Entretien avec Christel Devillard, présidente d’Épi Provence

HandiMarseille : Vous êtes présidente de la toute nouvelle association Épi Provence. Pourquoi et comment a-t-elle vu le jour ?

Christel Devillard : Épi Provence a été déclarée en préfecture en juin 2009 ; son nom signifie Épilepsie Provence, elle a pour but d’aider, de soutenir, de conseiller et d’orienter les personnes et les familles qui sont concernées par l’épilepsie. Épi Provence est également très proche de l’association nationale Épilepsie France, dont je suis, par ailleurs, déléguée des Bouches-du-Rhône. Épi Provence a été créée pour une raison très précise : la création d’une structure de foyer d’accueil médicalisé, pour jeunes adultes épileptiques sévères
pharmaco-résistants, sur les Bouches-du-Rhône afin d’apporter une réponse à un problème important : la carence en structure d’accueil spécialisée.
Avoir un enfant handicapé et épileptique est déjà très compliqué mais constater qu’une fois adulte avec des parents vieillissants nos enfants n’ont aucun avenir alors là c’est insupportable.
Pour parler de l’épilepsie, il faut savoir que 70% des personnes souffrant de cette maladie neurologique ont une vie tout à fait normale grâce à des traitements médicaux qui stabilisent les crises. Mais pour les 30% restant, l’épilepsie persiste, s’aggrave, on parle alors de phamarco-résistance.
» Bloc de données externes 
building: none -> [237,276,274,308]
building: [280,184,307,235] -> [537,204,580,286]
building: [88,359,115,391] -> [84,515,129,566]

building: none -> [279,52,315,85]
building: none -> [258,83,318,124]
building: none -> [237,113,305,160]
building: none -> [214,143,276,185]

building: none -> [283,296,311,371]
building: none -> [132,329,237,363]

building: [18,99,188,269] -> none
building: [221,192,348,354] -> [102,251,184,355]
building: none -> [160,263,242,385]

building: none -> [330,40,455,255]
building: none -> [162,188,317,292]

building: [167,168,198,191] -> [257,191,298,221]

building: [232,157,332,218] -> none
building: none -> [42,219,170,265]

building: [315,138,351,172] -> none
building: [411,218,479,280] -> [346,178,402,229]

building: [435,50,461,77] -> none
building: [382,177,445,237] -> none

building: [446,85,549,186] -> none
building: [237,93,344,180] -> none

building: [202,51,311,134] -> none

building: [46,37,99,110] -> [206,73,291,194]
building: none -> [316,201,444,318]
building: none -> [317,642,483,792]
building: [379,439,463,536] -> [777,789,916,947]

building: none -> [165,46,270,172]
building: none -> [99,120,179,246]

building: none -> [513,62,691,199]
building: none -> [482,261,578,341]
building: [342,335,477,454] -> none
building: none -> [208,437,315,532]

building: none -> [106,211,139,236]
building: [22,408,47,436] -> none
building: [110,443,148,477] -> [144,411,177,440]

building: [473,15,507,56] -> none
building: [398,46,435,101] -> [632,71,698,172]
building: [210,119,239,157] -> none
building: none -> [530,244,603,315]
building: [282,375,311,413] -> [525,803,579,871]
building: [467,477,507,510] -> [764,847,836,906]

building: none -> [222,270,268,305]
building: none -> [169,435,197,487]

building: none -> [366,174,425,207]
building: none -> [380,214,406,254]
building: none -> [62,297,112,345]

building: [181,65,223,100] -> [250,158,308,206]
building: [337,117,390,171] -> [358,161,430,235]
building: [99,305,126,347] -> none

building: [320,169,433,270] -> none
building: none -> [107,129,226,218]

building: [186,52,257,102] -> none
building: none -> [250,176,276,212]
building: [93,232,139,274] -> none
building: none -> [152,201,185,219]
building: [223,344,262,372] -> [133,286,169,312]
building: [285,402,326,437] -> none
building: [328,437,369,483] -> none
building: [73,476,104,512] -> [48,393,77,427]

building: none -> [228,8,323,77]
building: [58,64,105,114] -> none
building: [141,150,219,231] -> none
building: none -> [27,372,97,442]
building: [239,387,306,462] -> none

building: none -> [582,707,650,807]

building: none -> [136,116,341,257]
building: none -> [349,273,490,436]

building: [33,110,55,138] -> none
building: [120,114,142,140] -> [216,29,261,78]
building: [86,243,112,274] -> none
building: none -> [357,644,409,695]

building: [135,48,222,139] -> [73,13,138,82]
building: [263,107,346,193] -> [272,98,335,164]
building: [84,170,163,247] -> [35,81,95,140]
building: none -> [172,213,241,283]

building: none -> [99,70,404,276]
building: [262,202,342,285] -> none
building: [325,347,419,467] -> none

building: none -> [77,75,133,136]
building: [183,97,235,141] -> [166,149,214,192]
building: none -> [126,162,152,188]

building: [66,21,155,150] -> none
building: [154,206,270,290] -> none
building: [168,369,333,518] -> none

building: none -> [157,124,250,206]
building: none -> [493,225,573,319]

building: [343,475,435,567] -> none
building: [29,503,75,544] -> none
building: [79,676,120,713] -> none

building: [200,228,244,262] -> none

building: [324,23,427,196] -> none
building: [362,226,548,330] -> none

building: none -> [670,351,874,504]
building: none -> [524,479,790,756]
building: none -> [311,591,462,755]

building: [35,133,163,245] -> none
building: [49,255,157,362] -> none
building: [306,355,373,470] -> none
Les crises sont fréquentes, de différentes formes, elles peuvent causer une dégénérescence importante, puisque les crises entraînent les crises et souvent, des troubles du comportement et d’autres affections invalidantes. Les traitements médicamenteux sont lourds, cause (avec les crises) de grande fatigabilité et d’effets secondaires, etc.

H : Quelles sont les raisons de votre engagement associatif ? Êtes-vous directement concernée par cette maladie ?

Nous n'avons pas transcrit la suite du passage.